The alarm goes off at 7.00. I either meditate for 20 minutes or sleep for 45 or jump out of bed and ablute.
This morning I slept. I am knackered from taking out my daughter, nephew and great nephew for supper. I did the minimal washing. You know, all the important bits. Then I walked out of the flat at 7.45 and bugger me, if the car didn’t start. My head is so fatuszed that last night I didn’t close the door on the car properly so the battery is as flat as one of Martin Blunos’s very delicate blinis.

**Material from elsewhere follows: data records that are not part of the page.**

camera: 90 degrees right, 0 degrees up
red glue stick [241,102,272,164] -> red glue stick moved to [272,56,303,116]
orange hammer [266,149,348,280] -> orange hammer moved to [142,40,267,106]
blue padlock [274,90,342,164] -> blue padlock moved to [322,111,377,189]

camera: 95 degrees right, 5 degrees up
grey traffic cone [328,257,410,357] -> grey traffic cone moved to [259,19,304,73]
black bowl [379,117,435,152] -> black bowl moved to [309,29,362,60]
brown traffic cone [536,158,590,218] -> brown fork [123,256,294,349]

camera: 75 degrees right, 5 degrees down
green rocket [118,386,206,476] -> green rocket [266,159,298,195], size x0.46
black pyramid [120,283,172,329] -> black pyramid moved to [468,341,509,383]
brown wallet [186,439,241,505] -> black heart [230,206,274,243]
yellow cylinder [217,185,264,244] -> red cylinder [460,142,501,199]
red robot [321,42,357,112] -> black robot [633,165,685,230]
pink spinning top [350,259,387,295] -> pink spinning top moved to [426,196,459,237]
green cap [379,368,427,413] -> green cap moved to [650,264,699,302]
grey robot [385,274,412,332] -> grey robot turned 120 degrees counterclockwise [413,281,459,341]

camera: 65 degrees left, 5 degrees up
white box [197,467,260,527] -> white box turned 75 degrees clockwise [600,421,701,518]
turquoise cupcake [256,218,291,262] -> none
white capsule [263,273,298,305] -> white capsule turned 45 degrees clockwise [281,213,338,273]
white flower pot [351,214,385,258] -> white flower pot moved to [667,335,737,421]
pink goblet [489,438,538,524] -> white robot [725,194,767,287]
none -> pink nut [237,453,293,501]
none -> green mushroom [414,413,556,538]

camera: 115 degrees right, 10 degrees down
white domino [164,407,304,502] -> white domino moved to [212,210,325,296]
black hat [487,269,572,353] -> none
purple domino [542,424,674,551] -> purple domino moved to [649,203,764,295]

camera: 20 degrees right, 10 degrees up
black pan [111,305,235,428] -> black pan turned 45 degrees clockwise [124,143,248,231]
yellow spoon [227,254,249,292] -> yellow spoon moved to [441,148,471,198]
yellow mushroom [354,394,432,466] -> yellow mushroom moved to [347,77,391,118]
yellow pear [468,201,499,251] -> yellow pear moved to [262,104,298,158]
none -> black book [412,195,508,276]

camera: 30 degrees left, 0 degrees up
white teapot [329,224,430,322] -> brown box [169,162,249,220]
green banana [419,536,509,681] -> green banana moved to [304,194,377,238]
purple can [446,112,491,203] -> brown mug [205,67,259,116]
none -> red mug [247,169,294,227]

I went upstairs to the flat and woke up my very fast asleep house guest. He didn’t have a battery charger so I called the AA. We agreed that they should come between 1-2 and all would be well. Calling the GFL studio for a taxi, I then realised that 2.00 wouldn’t be any good since I have a voice over to do in Soho. So, I called the studio to cancel the taxi, recalled the AA, washed my hair, argued with the taxi driver who wouldn’t hang up when I said shampoo was dripping all over my handset, called the producer, called the editor, toweled my hair, shouted at the taxi firm again, and read yet more of your wonderful comments.
I took a remedy to calm me down, apologised to my lovely sleepy house guest, got on my knees to pray that the AA would be here when they said they would, and have decided to write to you to while away what precious minutes I have left. IT IS NOT FUNNY.